____ Entries provided

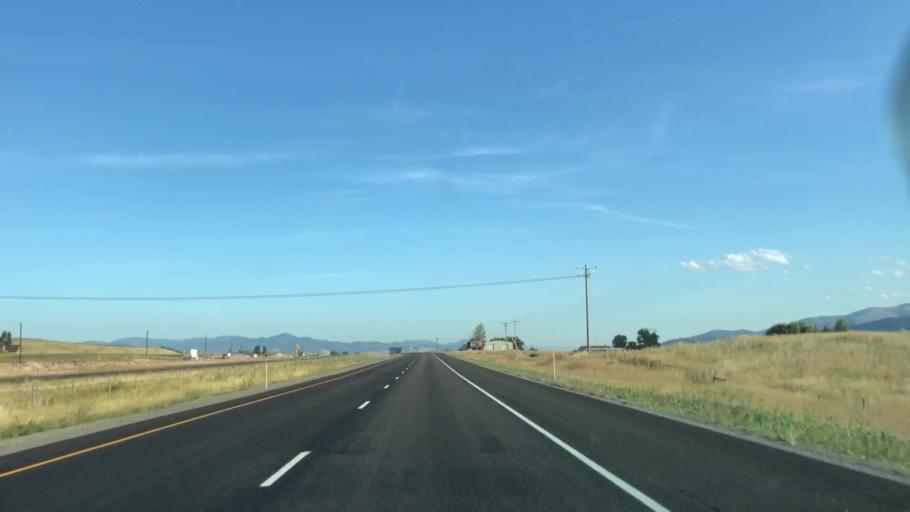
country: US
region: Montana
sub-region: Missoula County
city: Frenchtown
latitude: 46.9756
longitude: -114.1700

________
____ Entries provided

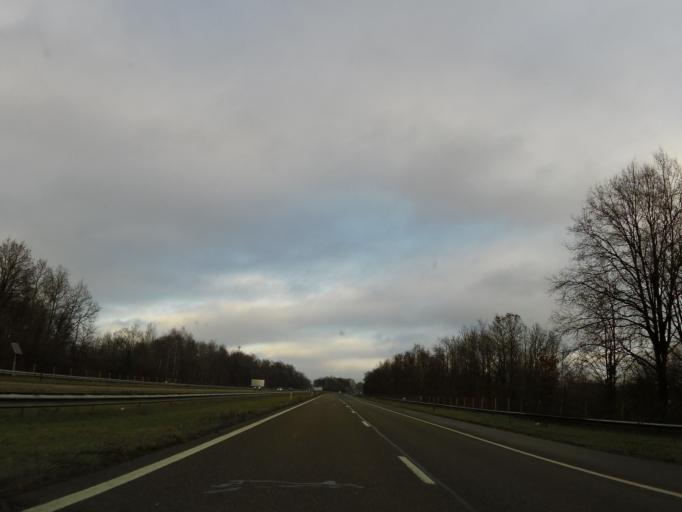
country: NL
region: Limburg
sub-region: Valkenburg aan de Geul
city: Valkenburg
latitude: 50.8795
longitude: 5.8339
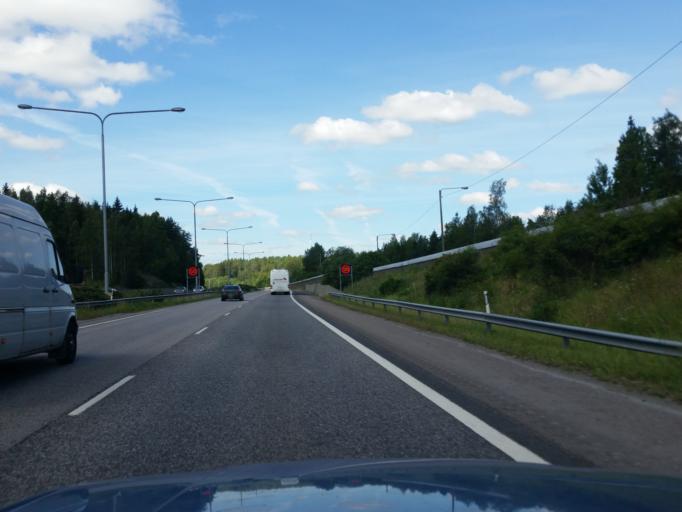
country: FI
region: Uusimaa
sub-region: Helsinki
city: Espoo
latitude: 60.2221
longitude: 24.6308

________

* _What is asked_
Please rewrite the entries from the line containing "sub-region: Valkenburg aan de Geul" down to the line containing "longitude: 24.6308", putting "lat" wherever "latitude" appears and keeping everything else unchanged. Leave the pictures out.

* _Worked answer_
sub-region: Valkenburg aan de Geul
city: Valkenburg
lat: 50.8795
longitude: 5.8339
country: FI
region: Uusimaa
sub-region: Helsinki
city: Espoo
lat: 60.2221
longitude: 24.6308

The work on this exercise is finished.